• **PROBLEM REQUIREMENTS**
Keep the pictures out of the copy and print all the entries below exactly.

(Intrinsic camera parameters)
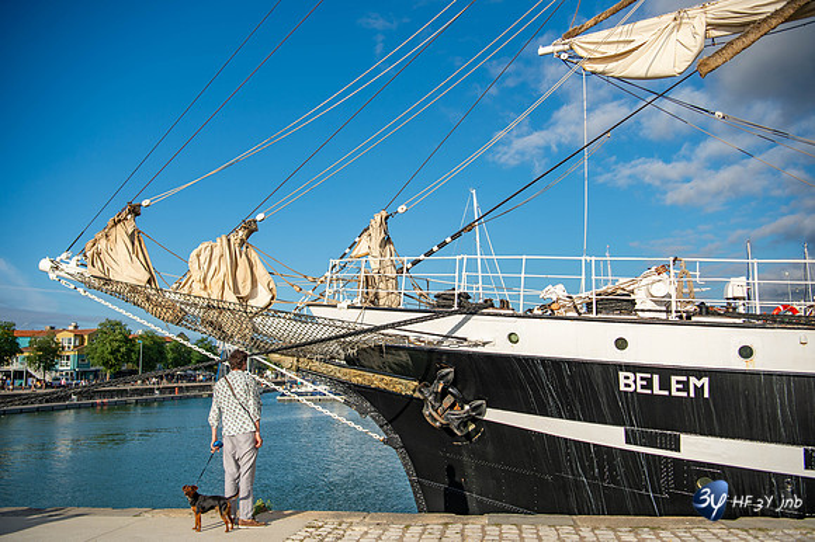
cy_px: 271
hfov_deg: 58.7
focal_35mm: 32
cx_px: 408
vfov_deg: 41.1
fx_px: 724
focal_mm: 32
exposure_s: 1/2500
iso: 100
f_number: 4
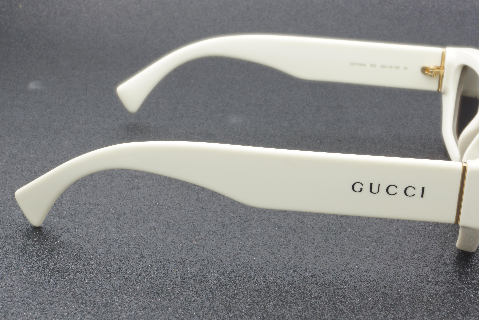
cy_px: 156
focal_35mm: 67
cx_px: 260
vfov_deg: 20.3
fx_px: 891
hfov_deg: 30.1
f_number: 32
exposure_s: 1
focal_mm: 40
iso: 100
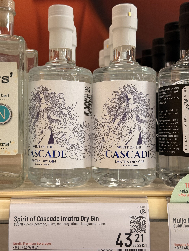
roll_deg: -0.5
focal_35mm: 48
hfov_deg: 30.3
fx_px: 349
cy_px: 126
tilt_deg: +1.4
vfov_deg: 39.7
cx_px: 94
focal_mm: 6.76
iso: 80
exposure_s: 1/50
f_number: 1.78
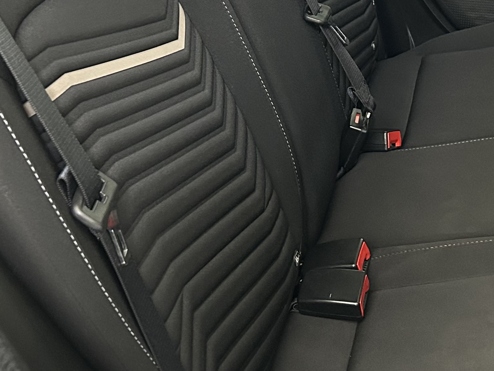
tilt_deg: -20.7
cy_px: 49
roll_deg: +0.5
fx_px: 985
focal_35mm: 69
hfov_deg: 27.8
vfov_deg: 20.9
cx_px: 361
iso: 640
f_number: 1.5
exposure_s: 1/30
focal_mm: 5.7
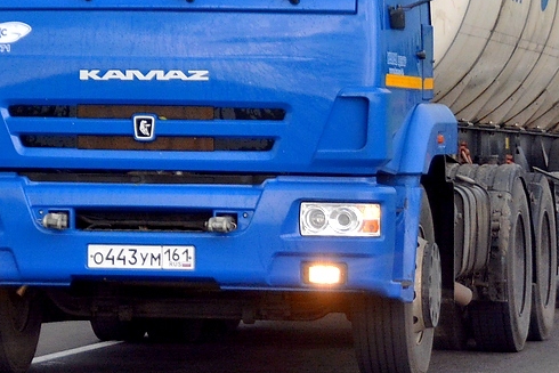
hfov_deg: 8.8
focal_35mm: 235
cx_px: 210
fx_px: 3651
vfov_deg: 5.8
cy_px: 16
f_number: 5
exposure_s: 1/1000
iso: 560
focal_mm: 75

• **REPLY**
cy_px: 271
hfov_deg: 58.7
focal_35mm: 32
cx_px: 408
vfov_deg: 41.1
fx_px: 724
focal_mm: 32
exposure_s: 1/2500
iso: 100
f_number: 4
cy_px: 156
focal_35mm: 67
cx_px: 260
vfov_deg: 20.3
fx_px: 891
hfov_deg: 30.1
f_number: 32
exposure_s: 1
focal_mm: 40
iso: 100
roll_deg: -0.5
focal_35mm: 48
hfov_deg: 30.3
fx_px: 349
cy_px: 126
tilt_deg: +1.4
vfov_deg: 39.7
cx_px: 94
focal_mm: 6.76
iso: 80
exposure_s: 1/50
f_number: 1.78
tilt_deg: -20.7
cy_px: 49
roll_deg: +0.5
fx_px: 985
focal_35mm: 69
hfov_deg: 27.8
vfov_deg: 20.9
cx_px: 361
iso: 640
f_number: 1.5
exposure_s: 1/30
focal_mm: 5.7
hfov_deg: 8.8
focal_35mm: 235
cx_px: 210
fx_px: 3651
vfov_deg: 5.8
cy_px: 16
f_number: 5
exposure_s: 1/1000
iso: 560
focal_mm: 75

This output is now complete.